* Aim of the task: Among the entries, find each line that includes the string "lines" and list it.

Collected data
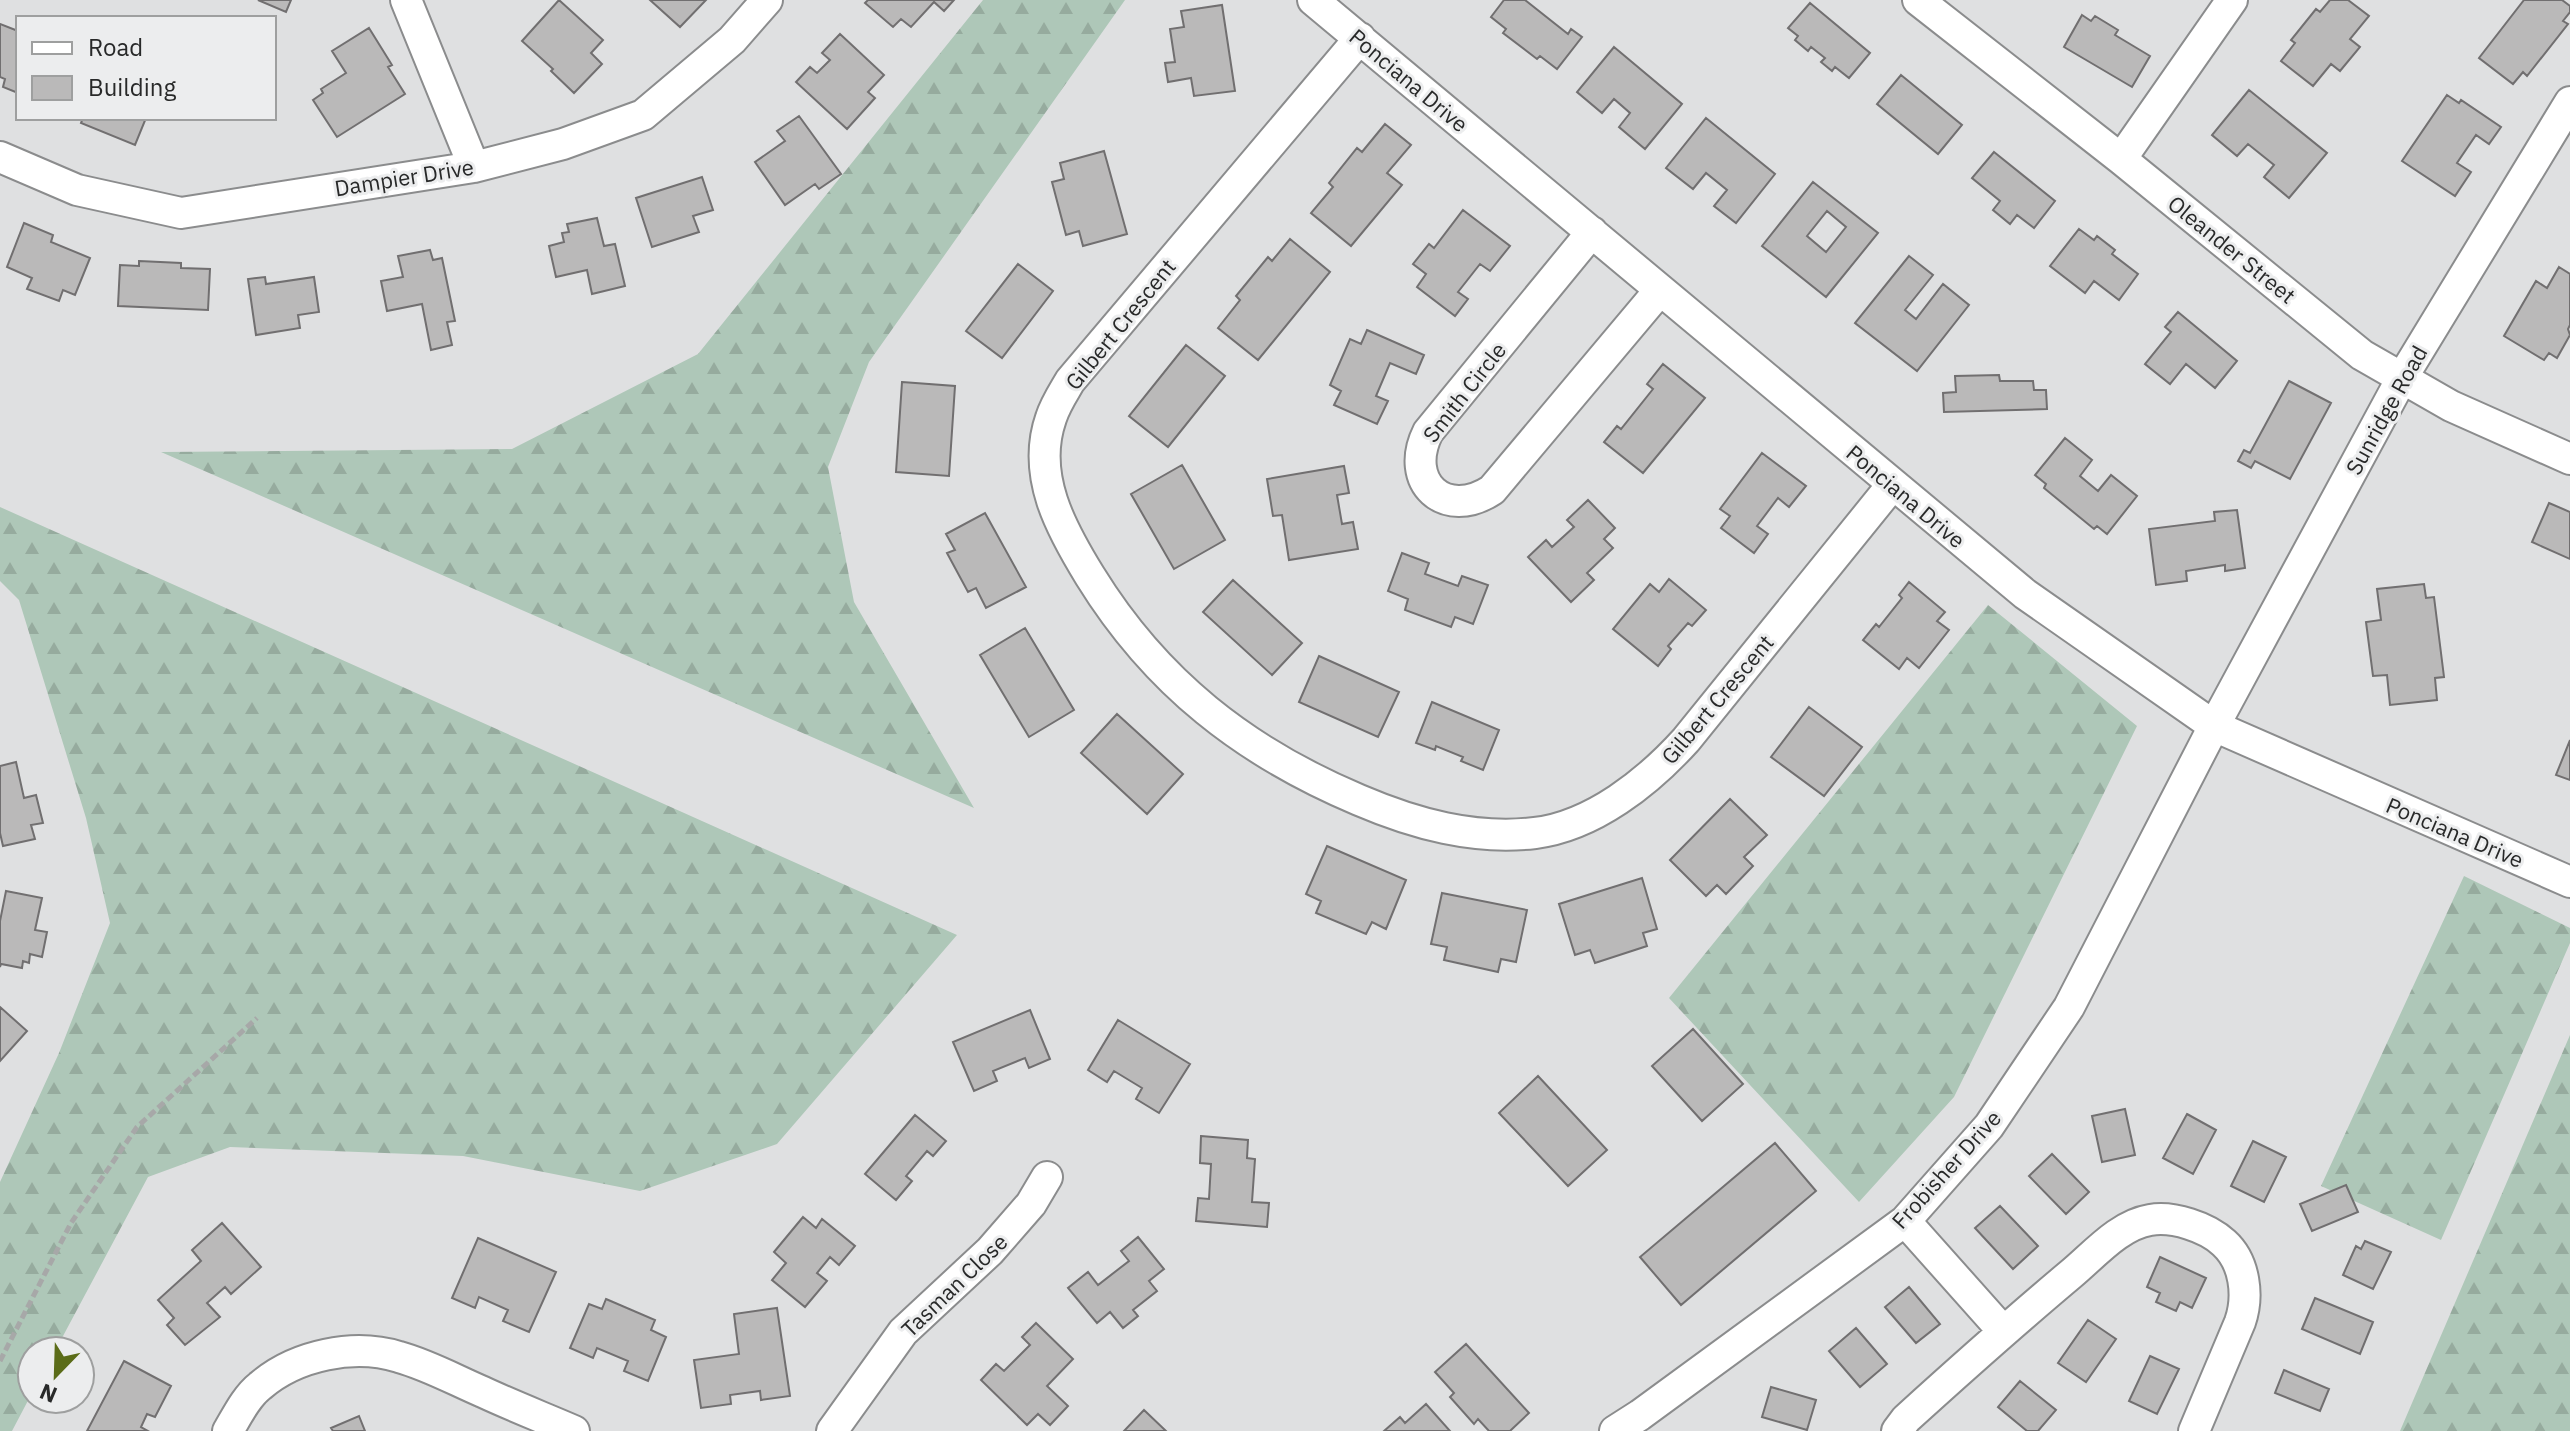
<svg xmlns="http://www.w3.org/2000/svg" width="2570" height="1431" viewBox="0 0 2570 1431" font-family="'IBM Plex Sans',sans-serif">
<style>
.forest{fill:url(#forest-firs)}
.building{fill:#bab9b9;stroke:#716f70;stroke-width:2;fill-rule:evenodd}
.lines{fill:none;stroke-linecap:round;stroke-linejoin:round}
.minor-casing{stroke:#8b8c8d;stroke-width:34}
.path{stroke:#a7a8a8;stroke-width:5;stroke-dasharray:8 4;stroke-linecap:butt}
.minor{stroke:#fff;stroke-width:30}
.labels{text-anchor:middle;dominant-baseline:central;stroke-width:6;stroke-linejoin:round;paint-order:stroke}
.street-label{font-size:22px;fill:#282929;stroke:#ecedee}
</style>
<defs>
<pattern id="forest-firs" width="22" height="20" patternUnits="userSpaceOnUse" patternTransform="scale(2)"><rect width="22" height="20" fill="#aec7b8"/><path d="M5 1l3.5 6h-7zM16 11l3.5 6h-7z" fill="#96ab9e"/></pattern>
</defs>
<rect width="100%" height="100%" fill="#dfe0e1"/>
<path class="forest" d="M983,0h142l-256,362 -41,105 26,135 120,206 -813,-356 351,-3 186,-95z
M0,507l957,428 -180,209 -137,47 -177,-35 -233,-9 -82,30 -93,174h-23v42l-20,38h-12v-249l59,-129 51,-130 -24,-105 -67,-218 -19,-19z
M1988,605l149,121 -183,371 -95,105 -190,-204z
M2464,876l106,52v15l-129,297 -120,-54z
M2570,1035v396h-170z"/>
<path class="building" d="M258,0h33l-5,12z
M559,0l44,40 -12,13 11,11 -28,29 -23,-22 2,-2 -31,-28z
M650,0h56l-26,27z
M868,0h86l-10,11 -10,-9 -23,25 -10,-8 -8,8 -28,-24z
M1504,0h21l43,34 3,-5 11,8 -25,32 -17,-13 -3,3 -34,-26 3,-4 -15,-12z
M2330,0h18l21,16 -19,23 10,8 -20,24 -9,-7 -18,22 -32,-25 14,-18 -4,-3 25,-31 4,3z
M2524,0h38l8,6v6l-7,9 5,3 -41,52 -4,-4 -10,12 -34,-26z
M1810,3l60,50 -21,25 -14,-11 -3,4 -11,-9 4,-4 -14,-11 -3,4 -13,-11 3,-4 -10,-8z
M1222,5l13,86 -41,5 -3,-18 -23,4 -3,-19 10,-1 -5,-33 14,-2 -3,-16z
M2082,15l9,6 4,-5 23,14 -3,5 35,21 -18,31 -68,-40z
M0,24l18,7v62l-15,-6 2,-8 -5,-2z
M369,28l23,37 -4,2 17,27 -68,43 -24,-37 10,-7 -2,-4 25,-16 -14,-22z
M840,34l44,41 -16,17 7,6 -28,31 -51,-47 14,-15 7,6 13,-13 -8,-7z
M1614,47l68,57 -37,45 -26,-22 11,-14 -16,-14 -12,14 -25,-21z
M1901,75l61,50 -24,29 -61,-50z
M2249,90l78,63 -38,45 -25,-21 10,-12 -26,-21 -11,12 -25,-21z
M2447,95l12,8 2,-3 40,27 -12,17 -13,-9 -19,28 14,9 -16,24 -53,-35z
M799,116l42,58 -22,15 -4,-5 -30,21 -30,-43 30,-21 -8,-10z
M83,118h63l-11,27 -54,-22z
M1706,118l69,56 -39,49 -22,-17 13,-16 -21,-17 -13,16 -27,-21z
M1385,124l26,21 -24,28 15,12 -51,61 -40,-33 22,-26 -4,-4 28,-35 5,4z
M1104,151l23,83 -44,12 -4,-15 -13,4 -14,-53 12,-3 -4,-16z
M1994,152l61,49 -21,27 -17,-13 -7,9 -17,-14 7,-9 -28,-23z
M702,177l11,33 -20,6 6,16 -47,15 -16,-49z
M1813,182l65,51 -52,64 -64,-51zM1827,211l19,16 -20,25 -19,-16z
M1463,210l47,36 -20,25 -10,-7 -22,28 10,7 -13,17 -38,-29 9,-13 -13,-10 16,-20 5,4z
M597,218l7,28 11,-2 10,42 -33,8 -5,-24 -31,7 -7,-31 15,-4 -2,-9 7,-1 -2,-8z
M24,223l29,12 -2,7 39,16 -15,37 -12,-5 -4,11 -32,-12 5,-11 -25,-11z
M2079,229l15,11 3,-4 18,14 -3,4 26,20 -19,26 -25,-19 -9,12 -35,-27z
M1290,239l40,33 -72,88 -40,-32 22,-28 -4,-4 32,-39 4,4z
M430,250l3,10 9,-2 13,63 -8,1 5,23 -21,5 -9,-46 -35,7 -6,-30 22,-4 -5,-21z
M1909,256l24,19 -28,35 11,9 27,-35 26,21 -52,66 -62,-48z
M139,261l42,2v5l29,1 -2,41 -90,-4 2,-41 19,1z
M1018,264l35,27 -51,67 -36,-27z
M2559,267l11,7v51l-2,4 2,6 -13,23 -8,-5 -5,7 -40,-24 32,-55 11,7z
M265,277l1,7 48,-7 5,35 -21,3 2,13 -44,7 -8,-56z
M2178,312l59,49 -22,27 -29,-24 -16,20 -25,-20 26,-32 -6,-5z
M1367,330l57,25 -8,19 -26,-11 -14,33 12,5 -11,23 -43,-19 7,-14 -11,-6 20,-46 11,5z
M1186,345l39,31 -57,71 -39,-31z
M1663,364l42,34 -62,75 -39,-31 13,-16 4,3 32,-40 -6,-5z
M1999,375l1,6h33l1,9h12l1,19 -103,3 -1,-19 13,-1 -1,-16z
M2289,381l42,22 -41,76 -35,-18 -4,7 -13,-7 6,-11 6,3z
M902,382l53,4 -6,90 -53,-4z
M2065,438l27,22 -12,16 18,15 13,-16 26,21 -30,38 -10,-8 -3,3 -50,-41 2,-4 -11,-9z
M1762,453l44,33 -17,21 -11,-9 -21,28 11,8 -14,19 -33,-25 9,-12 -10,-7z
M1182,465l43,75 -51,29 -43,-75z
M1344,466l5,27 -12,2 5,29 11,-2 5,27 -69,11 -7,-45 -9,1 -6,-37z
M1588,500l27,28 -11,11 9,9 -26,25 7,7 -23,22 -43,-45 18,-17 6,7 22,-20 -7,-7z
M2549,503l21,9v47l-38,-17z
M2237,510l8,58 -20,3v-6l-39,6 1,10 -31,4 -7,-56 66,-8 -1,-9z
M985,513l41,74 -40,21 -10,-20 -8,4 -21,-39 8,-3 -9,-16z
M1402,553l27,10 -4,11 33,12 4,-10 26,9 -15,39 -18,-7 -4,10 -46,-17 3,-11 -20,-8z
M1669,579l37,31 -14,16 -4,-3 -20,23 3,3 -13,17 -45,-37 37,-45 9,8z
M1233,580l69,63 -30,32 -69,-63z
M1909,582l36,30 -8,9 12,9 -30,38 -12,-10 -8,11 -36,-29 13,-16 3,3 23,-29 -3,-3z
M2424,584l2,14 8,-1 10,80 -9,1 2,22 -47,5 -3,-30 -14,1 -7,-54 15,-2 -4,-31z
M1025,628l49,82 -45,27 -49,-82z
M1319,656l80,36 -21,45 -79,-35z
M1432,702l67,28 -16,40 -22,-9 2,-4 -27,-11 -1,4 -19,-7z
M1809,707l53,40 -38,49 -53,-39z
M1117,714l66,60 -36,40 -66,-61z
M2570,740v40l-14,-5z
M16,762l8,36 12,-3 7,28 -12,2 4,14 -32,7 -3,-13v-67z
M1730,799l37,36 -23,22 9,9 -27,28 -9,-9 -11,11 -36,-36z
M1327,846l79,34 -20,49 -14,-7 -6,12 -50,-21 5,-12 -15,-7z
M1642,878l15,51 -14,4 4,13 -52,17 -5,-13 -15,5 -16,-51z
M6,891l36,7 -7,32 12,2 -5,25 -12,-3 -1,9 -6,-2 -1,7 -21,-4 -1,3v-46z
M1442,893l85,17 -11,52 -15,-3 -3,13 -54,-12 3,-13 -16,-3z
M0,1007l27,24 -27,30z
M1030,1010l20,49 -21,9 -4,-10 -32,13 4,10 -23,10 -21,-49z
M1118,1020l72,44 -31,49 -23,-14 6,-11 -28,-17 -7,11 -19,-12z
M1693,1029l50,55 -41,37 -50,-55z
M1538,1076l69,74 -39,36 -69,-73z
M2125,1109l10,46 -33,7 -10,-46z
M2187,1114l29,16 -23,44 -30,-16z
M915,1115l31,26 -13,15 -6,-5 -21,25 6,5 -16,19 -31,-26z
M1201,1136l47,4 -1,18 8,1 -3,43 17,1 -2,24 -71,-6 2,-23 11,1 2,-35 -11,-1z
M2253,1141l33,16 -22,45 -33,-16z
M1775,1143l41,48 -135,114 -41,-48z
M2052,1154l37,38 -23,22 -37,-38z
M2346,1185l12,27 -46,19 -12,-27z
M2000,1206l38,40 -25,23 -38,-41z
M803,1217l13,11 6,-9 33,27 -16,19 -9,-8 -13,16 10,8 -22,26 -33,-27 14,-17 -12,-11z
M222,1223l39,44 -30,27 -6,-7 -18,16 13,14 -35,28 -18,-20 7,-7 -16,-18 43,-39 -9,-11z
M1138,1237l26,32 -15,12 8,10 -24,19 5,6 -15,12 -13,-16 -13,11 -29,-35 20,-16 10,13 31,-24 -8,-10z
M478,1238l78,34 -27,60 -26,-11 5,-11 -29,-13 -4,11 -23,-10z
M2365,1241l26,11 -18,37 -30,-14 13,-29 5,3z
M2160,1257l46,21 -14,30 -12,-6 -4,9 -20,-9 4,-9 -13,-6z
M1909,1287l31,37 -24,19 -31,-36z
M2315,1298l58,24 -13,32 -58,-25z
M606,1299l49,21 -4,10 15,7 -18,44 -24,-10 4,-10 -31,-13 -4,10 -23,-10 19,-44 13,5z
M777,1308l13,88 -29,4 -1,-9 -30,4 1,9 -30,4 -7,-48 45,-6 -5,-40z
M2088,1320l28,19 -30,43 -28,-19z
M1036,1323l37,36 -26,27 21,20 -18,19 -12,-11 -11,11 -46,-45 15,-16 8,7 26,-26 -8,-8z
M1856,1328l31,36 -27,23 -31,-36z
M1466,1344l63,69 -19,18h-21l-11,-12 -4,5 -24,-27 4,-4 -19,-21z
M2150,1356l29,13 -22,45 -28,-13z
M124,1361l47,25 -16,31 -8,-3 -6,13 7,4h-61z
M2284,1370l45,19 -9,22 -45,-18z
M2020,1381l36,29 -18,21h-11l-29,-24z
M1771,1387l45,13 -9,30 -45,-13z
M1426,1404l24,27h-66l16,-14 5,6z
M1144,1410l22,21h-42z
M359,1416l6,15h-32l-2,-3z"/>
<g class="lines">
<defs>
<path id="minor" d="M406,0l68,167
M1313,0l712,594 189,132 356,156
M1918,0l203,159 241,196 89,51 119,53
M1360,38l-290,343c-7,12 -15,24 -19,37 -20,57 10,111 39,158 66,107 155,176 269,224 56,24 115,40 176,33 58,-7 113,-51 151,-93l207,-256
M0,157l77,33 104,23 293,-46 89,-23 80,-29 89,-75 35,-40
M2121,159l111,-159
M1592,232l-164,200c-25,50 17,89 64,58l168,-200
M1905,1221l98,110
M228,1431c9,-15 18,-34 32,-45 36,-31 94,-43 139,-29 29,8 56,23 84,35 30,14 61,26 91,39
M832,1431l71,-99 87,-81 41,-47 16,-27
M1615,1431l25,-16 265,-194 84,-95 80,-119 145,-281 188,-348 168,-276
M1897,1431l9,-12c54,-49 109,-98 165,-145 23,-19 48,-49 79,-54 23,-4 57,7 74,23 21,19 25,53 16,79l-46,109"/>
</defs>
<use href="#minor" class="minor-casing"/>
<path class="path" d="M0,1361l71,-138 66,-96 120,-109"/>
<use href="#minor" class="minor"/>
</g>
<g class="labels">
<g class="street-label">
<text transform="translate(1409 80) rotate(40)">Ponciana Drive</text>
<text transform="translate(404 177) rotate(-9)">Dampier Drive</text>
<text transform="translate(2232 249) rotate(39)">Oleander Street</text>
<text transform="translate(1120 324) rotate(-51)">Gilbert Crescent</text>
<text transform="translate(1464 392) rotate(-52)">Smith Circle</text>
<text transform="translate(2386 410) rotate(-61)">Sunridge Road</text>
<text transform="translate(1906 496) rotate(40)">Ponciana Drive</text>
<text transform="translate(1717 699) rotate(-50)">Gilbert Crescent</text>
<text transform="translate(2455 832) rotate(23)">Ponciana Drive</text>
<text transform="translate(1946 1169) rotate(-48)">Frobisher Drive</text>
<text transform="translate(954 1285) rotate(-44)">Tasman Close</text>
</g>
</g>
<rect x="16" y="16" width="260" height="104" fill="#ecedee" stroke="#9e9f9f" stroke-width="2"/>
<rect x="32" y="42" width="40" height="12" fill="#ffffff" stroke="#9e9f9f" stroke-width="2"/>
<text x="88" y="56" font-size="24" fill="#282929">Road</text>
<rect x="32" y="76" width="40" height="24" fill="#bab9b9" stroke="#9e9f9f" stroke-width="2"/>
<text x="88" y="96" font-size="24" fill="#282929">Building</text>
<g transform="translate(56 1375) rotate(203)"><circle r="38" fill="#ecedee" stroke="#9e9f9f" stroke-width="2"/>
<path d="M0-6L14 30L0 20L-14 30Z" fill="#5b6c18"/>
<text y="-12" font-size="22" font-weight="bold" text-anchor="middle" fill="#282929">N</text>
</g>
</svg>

* Answer section:
.lines{fill:none;stroke-linecap:round;stroke-linejoin:round}
<g class="lines">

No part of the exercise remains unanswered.